Text section:
^^^^^^^^

Titanic Rising is the fourth studio album by American musician Weyes Blood, released on April 5, 2019 by Sub Pop. On January 17, 2019, Weyes Blood released the album's first single, "Andromeda". A second single, "Everyday", was released along with an accompanying self-directed music video on February 12, 2019.

The album received universal acclaim from critics, garnering an aggregate score of 91 out of 100 on Metacritic, with praise going towards its powerful ambience and vulnerable lyrics.

Production

Recording
Following the release of Front Row Seat to Earth, Natalie Mering signed with Sub Pop in 2017. Titanic Rising was recorded in 2018 over a three month period at Sonora Studios in Los Angeles and was produced by Jonathan Rado. The album named after the RMS Titanic and the 1997 film based on the ship's sinking, which had a profound impact on Mering when she was younger.

Music and lyrics
The album's music has been described as soft rock with influences from 1970s artists such as Joni Mitchell and the Carpenters, as well as chamber pop.

The opening track "A Lot's Gonna Change", a song that Mering described as setting the overall theme of Titanic Rising, deals with the yearning for a return to the simpler times of childhood, as well as learning how to cope with changes without being bogged down with hopelessness. "Andromeda", inspired by the galaxy and the mythological figure of the same name, deals with finding love in a world of distractions and past disappointments and features a LinnDrum. "Everyday" has an upbeat melody and lyrics about the struggles of online dating. Climate change is also a central theme of the album, with the Titanic used as a metaphor for this.

Mering described the title track, an instrumental, as an interlude between the album's first half, which deals with hope and love, and the second half, which deals with "an existential sub-zone." "Movies" features synth arpeggios in the first half before giving way to strings. Lyrically, the song deals with Mering's disillusionment with movies as a teenager and how she felt they lied to her. "Picture Me Better" is about a friend that committed suicide while Mering was making the album, while the finale track on the album, "Nearer to Thee", is a reference to the alleged final song the band on the RMS Titanic played before the ship sank.

Artwork
The album cover features Mering submerged in an underwater bedroom. The cover was photographed by Brett Stanley in a Long Beach, California pool. Commenting on the cover's meaning, Mering stated that she thought of water as symbolizing the subconscious, and that a bedroom lives in this subconscious space due to its role as "a safe [..] and imaginative space" that shapes people's beliefs and identities.

^^^^^^^^

Extracted information:
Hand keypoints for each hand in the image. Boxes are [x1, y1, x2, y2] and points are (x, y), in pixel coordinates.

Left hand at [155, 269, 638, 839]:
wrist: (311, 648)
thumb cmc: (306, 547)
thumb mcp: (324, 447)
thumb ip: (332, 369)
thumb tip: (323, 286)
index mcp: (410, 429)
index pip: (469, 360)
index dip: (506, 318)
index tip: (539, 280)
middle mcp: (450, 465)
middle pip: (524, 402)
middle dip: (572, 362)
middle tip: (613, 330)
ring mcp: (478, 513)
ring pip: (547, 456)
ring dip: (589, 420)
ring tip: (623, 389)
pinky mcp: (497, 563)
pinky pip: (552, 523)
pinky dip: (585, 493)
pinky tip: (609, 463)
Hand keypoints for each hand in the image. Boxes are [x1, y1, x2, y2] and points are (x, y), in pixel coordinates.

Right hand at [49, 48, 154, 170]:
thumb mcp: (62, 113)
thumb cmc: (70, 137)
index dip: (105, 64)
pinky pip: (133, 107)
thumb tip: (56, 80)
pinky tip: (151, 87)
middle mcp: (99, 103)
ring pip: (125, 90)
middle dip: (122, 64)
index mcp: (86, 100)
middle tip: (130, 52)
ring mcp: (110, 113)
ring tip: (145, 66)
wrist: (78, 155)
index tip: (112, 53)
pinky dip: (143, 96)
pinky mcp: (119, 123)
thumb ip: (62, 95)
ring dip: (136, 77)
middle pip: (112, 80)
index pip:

^^^^^^^^

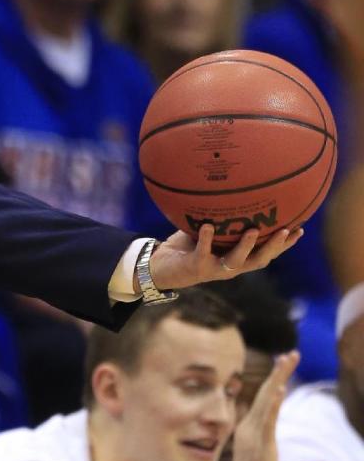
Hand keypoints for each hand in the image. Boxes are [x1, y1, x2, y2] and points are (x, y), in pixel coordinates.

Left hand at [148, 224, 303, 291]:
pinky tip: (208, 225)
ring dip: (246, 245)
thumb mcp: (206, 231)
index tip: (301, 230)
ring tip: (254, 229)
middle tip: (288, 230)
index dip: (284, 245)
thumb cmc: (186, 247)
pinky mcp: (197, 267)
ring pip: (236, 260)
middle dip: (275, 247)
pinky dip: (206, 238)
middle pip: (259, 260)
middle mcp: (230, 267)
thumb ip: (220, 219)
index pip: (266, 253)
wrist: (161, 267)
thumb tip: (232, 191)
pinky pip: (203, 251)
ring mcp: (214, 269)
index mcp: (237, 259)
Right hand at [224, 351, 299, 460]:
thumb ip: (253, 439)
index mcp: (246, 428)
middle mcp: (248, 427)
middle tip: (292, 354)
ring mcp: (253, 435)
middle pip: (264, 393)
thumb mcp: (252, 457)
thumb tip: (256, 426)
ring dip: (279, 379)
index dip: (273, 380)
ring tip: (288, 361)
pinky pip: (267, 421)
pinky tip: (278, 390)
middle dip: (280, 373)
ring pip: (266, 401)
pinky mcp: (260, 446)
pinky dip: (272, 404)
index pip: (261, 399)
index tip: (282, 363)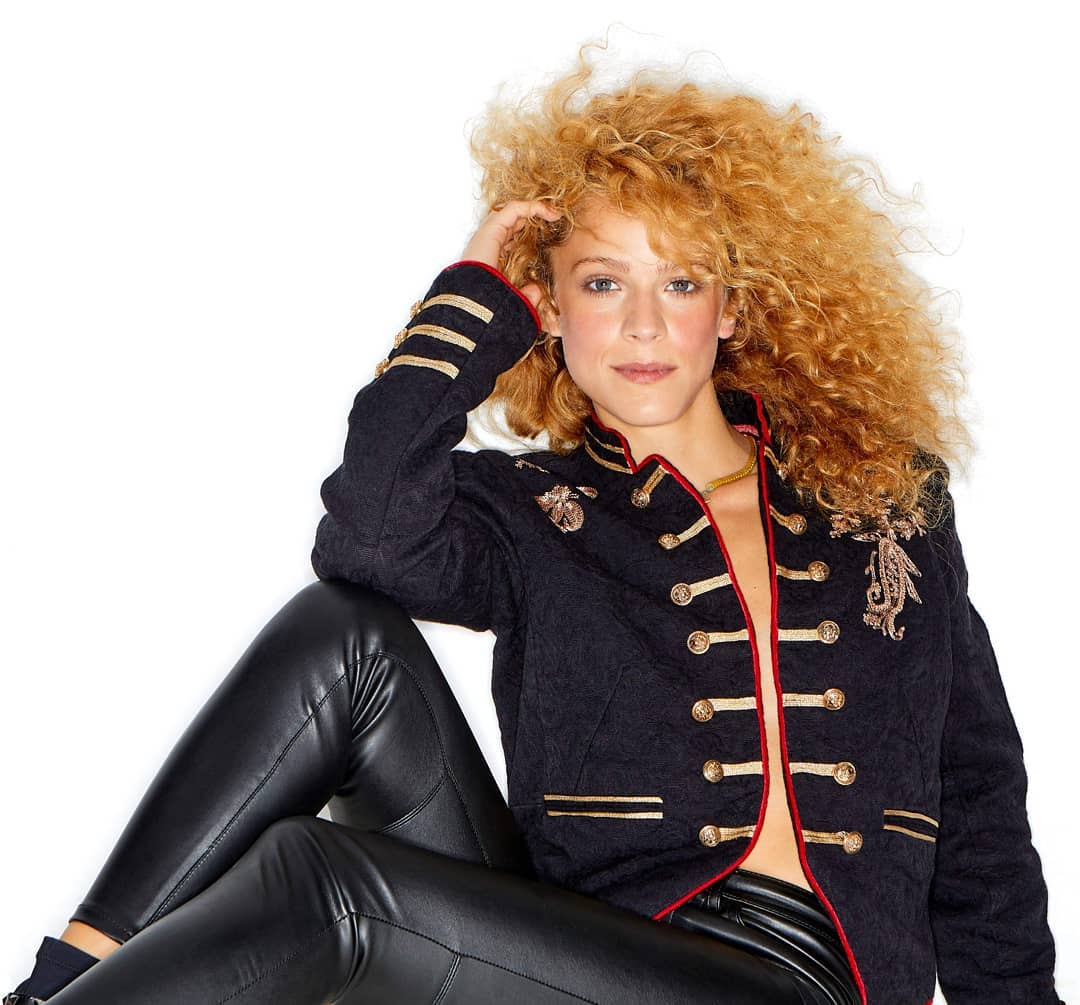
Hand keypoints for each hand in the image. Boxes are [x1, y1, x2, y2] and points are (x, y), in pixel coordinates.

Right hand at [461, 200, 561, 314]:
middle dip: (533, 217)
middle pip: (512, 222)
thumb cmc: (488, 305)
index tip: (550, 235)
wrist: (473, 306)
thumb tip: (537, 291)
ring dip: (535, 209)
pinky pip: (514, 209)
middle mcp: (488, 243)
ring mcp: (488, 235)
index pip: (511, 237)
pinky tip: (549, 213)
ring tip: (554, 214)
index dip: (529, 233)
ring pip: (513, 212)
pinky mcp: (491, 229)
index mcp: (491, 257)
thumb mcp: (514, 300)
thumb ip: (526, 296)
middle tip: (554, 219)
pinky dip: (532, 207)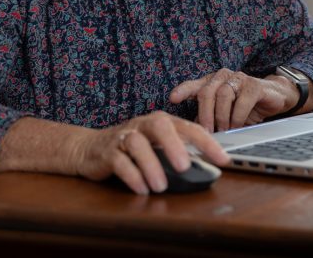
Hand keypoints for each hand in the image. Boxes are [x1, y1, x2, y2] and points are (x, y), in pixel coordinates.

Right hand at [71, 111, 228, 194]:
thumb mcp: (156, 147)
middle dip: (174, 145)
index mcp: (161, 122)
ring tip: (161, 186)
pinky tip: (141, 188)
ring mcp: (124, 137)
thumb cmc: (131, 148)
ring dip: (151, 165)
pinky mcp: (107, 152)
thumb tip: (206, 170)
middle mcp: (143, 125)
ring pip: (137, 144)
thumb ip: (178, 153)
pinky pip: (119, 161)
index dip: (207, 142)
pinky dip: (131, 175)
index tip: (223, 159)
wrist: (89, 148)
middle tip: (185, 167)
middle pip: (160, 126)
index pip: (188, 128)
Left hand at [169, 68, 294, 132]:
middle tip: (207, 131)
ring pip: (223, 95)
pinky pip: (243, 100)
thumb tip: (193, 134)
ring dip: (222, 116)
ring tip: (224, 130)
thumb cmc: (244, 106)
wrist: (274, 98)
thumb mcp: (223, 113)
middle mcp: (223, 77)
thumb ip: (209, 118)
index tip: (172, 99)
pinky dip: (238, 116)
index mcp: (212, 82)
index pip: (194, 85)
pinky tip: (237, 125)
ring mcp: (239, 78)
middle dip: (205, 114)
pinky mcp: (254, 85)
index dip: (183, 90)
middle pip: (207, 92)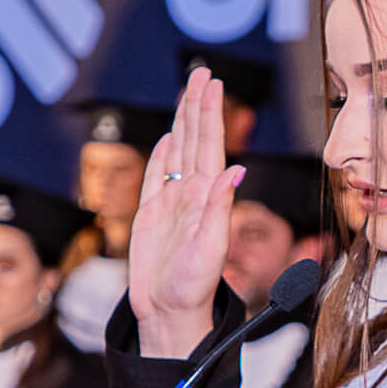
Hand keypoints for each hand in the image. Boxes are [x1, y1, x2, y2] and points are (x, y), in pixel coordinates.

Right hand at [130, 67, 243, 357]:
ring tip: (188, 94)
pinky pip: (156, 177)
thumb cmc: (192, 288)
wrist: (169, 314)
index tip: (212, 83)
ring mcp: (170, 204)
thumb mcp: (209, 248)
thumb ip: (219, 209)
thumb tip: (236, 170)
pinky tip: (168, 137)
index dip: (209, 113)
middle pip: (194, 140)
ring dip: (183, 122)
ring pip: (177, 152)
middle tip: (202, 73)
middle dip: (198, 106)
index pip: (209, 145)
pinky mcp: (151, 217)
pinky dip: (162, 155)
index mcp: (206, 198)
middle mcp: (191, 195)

^^^^^^^^

Problems to solve:
1. According to the Titanic Rising text, where was the album cover photographed?
2. Reproduce the Titanic Rising text between "The album received" and "and vulnerable lyrics.", inclusive.
The records can be set aside.

Results:
1. In a Long Beach, California pool.

2.
The album received universal acclaim from critics, garnering an aggregate score of 91 out of 100 on Metacritic, with praise going towards its powerful ambience and vulnerable lyrics.